• **WHAT THE TASK REQUIRES**
Find the line with "<source format=gbp>" in the records below. Copy it and every line after it, up to and including the line with "X37712920Y2505960D03*".

Design files in plain text
☆ ☆ ☆ ☆ ☆

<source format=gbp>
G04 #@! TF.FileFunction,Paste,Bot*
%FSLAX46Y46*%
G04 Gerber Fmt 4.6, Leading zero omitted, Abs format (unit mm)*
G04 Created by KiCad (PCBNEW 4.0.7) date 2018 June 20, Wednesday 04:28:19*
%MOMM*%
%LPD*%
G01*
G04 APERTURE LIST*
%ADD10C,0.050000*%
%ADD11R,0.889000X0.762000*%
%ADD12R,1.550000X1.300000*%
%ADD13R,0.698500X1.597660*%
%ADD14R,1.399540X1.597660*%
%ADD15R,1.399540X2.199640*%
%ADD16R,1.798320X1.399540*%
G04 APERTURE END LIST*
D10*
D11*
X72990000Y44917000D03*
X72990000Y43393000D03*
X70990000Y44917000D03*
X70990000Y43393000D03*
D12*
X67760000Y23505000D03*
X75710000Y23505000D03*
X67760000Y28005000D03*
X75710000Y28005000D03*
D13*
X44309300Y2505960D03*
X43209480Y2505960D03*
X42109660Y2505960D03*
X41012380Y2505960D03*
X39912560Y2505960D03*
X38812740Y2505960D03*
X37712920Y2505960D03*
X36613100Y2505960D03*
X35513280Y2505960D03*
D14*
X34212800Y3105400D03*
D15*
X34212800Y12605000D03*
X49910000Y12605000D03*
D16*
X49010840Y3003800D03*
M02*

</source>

☆ ☆ ☆ ☆ ☆

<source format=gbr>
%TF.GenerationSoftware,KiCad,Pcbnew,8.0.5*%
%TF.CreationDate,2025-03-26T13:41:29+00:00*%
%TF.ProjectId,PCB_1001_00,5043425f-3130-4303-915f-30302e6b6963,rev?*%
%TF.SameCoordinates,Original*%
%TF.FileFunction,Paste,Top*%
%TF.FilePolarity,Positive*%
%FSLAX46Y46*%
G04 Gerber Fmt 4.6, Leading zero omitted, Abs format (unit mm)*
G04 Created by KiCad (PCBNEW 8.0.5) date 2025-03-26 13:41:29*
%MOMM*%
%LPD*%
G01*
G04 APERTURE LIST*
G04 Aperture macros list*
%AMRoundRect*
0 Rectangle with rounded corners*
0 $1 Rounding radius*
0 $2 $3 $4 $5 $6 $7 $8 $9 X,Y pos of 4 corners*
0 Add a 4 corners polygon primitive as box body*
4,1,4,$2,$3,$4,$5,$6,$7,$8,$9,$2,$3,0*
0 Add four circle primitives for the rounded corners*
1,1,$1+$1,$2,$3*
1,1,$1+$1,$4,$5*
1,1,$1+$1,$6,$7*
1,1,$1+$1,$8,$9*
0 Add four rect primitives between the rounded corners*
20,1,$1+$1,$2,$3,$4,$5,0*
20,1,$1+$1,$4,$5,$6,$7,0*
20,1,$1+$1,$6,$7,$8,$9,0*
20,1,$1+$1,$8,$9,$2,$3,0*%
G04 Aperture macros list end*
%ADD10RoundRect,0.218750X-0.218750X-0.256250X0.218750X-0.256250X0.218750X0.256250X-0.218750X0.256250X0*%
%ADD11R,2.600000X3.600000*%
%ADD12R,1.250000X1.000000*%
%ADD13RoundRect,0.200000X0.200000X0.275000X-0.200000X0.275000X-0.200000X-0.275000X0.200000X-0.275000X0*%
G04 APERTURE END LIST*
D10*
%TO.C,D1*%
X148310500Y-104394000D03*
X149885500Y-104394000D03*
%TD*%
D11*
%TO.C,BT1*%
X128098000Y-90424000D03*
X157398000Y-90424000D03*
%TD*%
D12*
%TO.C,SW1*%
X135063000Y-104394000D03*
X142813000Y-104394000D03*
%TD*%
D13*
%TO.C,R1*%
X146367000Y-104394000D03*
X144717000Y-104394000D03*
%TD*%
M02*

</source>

☆ ☆ ☆ ☆ ☆

• **EXERCISE ANSWER**
<source format=gbp>
G04 #@! TF.FileFunction,Paste,Bot*
%FSLAX46Y46*%
G04 Gerber Fmt 4.6, Leading zero omitted, Abs format (unit mm)*
G04 Created by KiCad (PCBNEW 4.0.7) date 2018 June 20, Wednesday 04:28:19*
%MOMM*%
%LPD*%
G01*
G04 APERTURE LIST*
%ADD10C,0.050000*%
%ADD11R,0.889000X0.762000*%
%ADD12R,1.550000X1.300000*%
%ADD13R,0.698500X1.597660*%
%ADD14R,1.399540X1.597660*%
%ADD15R,1.399540X2.199640*%
%ADD16R,1.798320X1.399540*%
G04 APERTURE END LIST*
D10*
D11*
X72990000Y44917000D03*
X72990000Y43393000D03*
X70990000Y44917000D03*
X70990000Y43393000D03*
D12*
X67760000Y23505000D03*
X75710000Y23505000D03*
X67760000Y28005000D03*
X75710000Y28005000D03*
D13*
X44309300Y2505960D03*
X43209480Y2505960D03*
X42109660Y2505960D03*
X41012380Y2505960D03*
X39912560Y2505960D03*
X38812740Y2505960D03*
X37712920Y2505960D03*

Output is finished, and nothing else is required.